Another thing you should discuss when it comes to managing your portfolio is diversification. How many companies do you want to own? How many industries do you want to have exposure to? Are you going to limit your exposure to different industries?
Diversification is very important to help protect your portfolio from mistakes and economic slumps.
I have mapped out that I want to own at least 35 companies from a variety of industries. What are your plans?
When to Sell
Part 4 of your plan is an important section.
You need to decide exactly when you will sell your securities/stocks.
In this part of your plan, you will lay out all of your rules for selling stocks.
Remember, one of the key aspects of dividend growth investing is that in order to achieve success you should be focusing on long term. This means you aren’t buying and selling stocks in short term increments. You are buying stocks with the intention of owning them forever.
However, sometimes things happen. Sometimes companies falter and for one reason or another are unable to drive the profits that once made them a great company.
Sometimes the board of directors may decide it is in their best interest to cut the dividend rate.
Sometimes, something has come up in your own personal life and you need money.
Lay out all of the rules for why you may need to sell some of your stock.
My personal rules are quite simple:
I will immediately sell if a company cuts their dividend rate.
I will review and consider selling if a company freezes their dividend (fails to increase it after more than a full calendar year).
I will monitor the earnings trends and if growth becomes erratic or slows to an unacceptable rate I will review and possibly sell.
If a stock becomes extremely overvalued I will consider taking advantage by selling to lock in gains and waiting for valuations to become reasonable again before buying back in.

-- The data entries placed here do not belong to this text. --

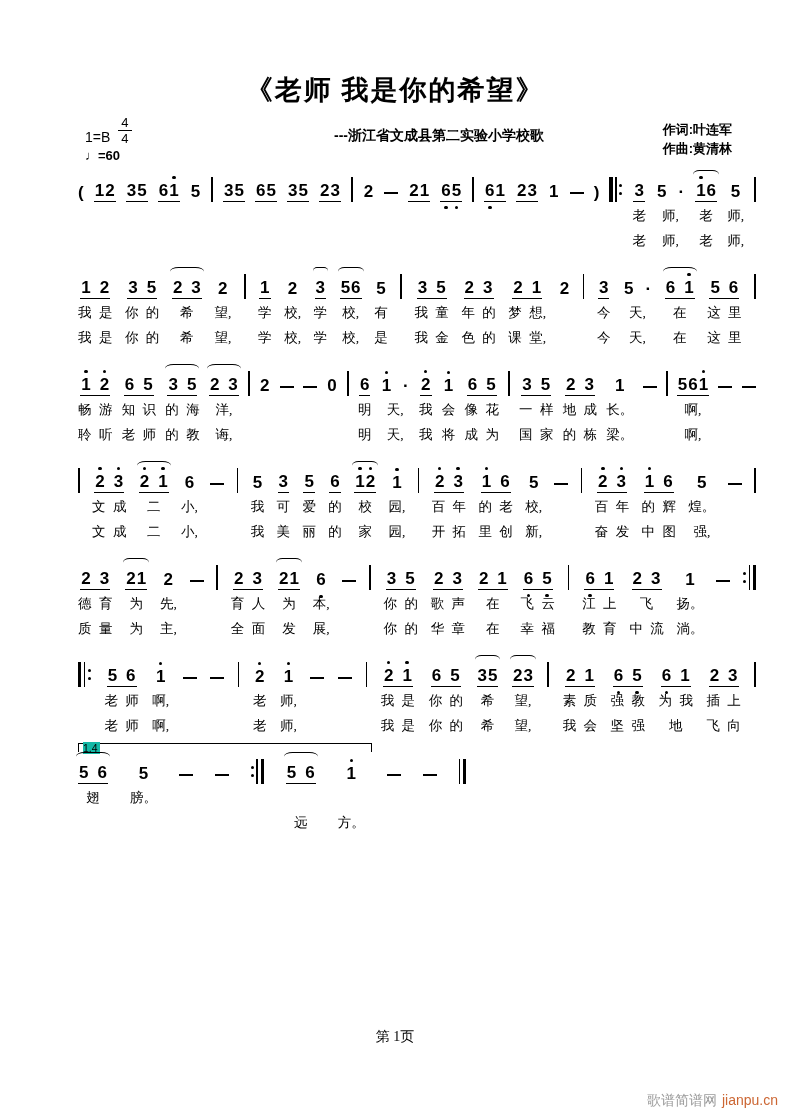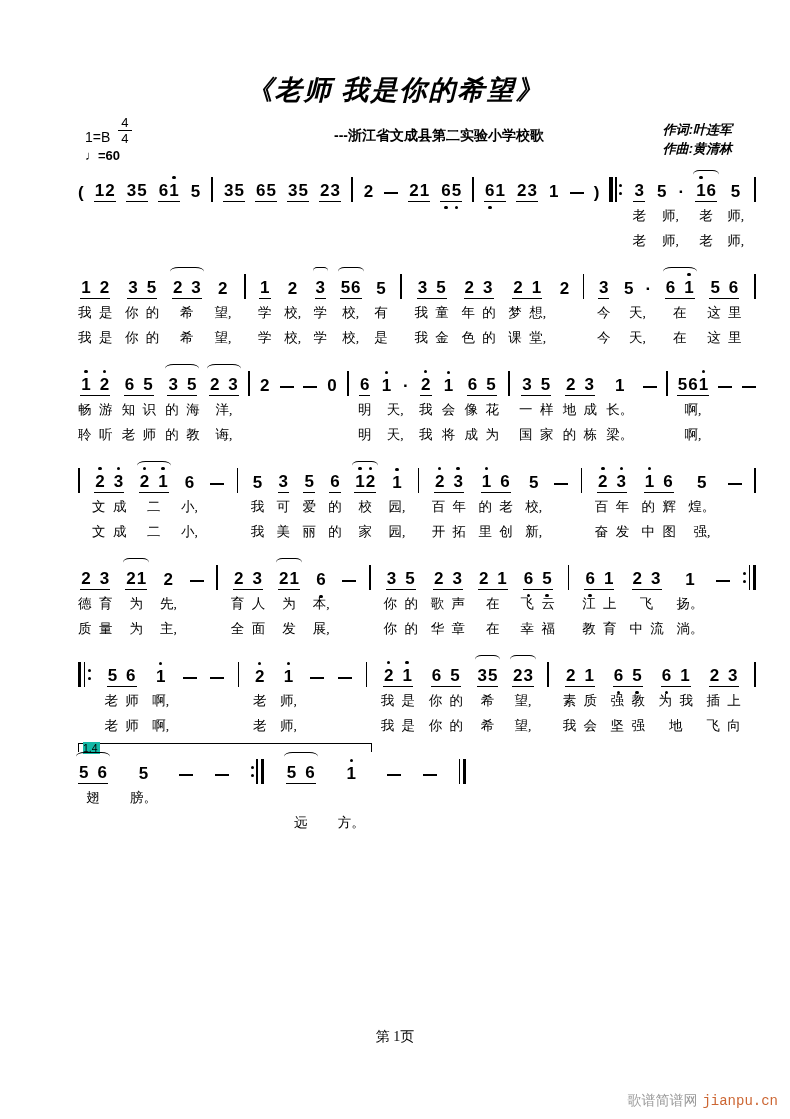--- a/index.html
+++ b/index.html
@@ -1,24 +1,24 @@
 <!DOCTYPE html>
 <html><head>
 <meta charset="utf-8">
 <style>
   html,body{margin:0;padding:0;}
   body{width:790px;height:1119px;background:#fff;position:relative;overflow:hidden;
        font-family:"Liberation Sans",sans-serif;color:#000;}
   .title{position:absolute;top:72px;left:0;width:100%;text-align:center;
-         font-family:"Liberation Serif",serif;font-style:italic;font-weight:bold;
+         font-family:"Liberation Serif",serif;font-weight:bold;
          font-size:27px;letter-spacing:2px;}
   .subtitle{position:absolute;top:127px;left:0;width:100%;text-align:center;
             font-weight:bold;font-size:14px;padding-left:44px;}
   .credits{position:absolute;top:120px;right:58px;text-align:left;font-weight:bold;
-           font-size:13px;line-height:19px;font-style:italic;}
+           font-size:13px;line-height:19px;}
   .keyrow{position:absolute;top:116px;left:85px;font-size:14px;display:flex;align-items:flex-end;}
   .ts{display:inline-flex;flex-direction:column;align-items:center;margin-left:8px;font-size:13px;line-height:13px;}
   .ts .tst{border-bottom:1.2px solid #000;padding:0 3px 1px;}
   .ts .tsb{padding-top:1px;}
   .temporow{position:absolute;top:148px;left:85px;font-size:13px;font-weight:bold;}
   .score{position:absolute;top:176px;left:78px;width:678px;}
   .sys{display:flex;justify-content:space-between;align-items:flex-start;margin-bottom:21px;position:relative;}
   .sys.short{justify-content:flex-start;gap:22px;margin-top:16px;}
   .col{display:flex;flex-direction:column;align-items:center;}
   .nr{position:relative;height:26px;display:flex;align-items:flex-end;
@@ -44,21 +44,21 @@
   .lr{height:20px;margin-top:5px;font-family:"Liberation Serif",serif;font-size:13.5px;
       white-space:nowrap;word-spacing:4px;}
   .volta{position:absolute;top:-15px;left:0;width:292px;height:8px;
       border-top:1.3px solid #000;border-left:1.3px solid #000;border-right:1.3px solid #000;
       border-bottom:none;}
   .volta span{position:absolute;left:4px;top:-2px;font-size:10.5px;font-weight:normal;
       font-family:"Liberation Sans",sans-serif;background:#14b8a6;padding-right:2px;}
   .pageno{position:absolute;top:1028px;left:0;width:100%;text-align:center;
       font-family:"Liberation Serif",serif;font-size:14px;}
   .watermark{position:absolute;top:1092px;right:12px;font-size:14px;
-      font-family:Liberation Mono, monospace;margin-left:8px;}
+      font-family:Liberation Sans, sans-serif;margin-left:8px;}
   .wm-site{color:#9a9a9a;}
   .wm-link{color:#cc6633;margin-left:5px;}
 </style>
 </head>
 <body>
 
 <div class="title">《老师 我是你的希望》</div>
 
 <div class="keyrow">
   <span>1=B</span>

I may need to sell if I absolutely need the money. But I try to plan to avoid this at all costs by relying on an emergency fund and smart long term planning.
That’s basically it for me. Just 5 quick rules that guide the selling part of my plan. By sticking to these rules and not allowing myself to get caught up in emotions/irrational thinking, I avoid making any selling mistakes in my investing.
Create your rules. Avoid mistakes.
Execute Your Plan
These are the 4 main sections to your investment plan:
What are your goals?
What are your buying rules? What types of companies will you invest in?
How will you manage your portfolio?
What are your selling rules?
Once you have your plan mapped out, it is extremely important to always follow this document!
Never stray! By doing things that fall outside of your rules/plan, you open yourself up for mistakes.
Trust me! I’ve strayed from my own plan a few times in the past usually to my own detriment. In most cases I find myself regretting my decisions to go against my own rules.
By creating and following your plan, you will give yourself the best chance of achieving long term financial success. You will give yourself the best chance of making fewer mistakes. You will set yourself up for glory!
And remember, this plan is a work in progress.
It can/should be changed/adapted as you go through your investing journey. You’ll come up with new ideas, learn better ways to evaluate companies. Change your goals and rules to fit your current plan. But always operate off of this main framework.
Get started today! Create your plan! Write out all of your rules!
Get on the road to investing success!